Post Modern Jazz
While fusion seemed to dominate the jazz market in the 1970's
and early 1980's, there were other developments as well. Some
performers started borrowing from 20th century classical music as well
as African and other forms of world music. These musicians include Don
Cherry, Charlie Haden, saxophonists Anthony Braxton, David Murray, and
Dewey Redman, clarinetist John Carter, pianists Carla Bley and Muhal
Richard Abrams, the World Saxophone Quartet, featuring four
saxophonists with no rhythm section, and the Art Ensemble Of Chicago,
featuring trumpet player Lester Bowie and woodwind player Roscoe
Mitchell. Their music tended to emphasize compositional elements more
sophisticated than the head-solos-head form.
Some groups, such as Oregon, rejected the complexity and dissonance of
modern jazz and played in a much simpler style, which has given rise to
the current New Age music. On the other extreme are musicians like
saxophonist John Zorn and guitarists Sonny Sharrock and Fred Frith, who
engaged in a frenetic form of free improvisation sometimes called
energy music. Somewhere in between was the long lived group formed by
saxophonist George Adams, who was influenced by Coltrane and Pharoah
Sanders, and pianist Don Pullen, who was influenced by Cecil Taylor.
This group drew heavily from blues music and well as the avant garde.
Other important musicians during the 1970's and 1980's include pianists
Abdullah Ibrahim, Paul Bley, Anthony Davis and Keith Jarrett.
Not all developments in jazz occur in the United States. Many European musicians extended some of the free jazz ideas of Ornette Coleman and Cecil Taylor, and further dispensed with traditional forms. Others turned toward a more introspective music.
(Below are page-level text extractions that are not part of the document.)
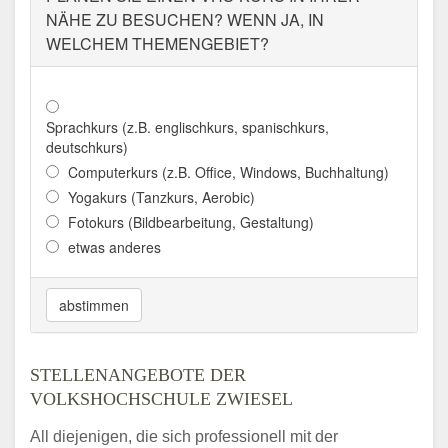
NÄHE ZU BESUCHEN? WENN JA, IN
WELCHEM THEMENGEBIET?
Sprachkurs (z.B. englischkurs, spanischkurs,
deutschkurs)
Computerkurs (z.B. Office, Windows, Buchhaltung)
Yogakurs (Tanzkurs, Aerobic)
Fotokurs (Bildbearbeitung, Gestaltung)
etwas anderes
abstimmen
STELLENANGEBOTE DER
VOLKSHOCHSCHULE ZWIESEL
All diejenigen, die sich professionell mit der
Some of the more successful of the European improvisers include saxophonists Evan Parker, John Tchicai, John Surman, and Jan Garbarek, trumpet players Kenny Wheeler and Ian Carr, pianist John Taylor, guitarists Derek Bailey and Allan Holdsworth, bassist Eberhard Weber, drummer John Stevens, and arrangers Mike Westbrook, Franz Koglman, and Willem Breuker.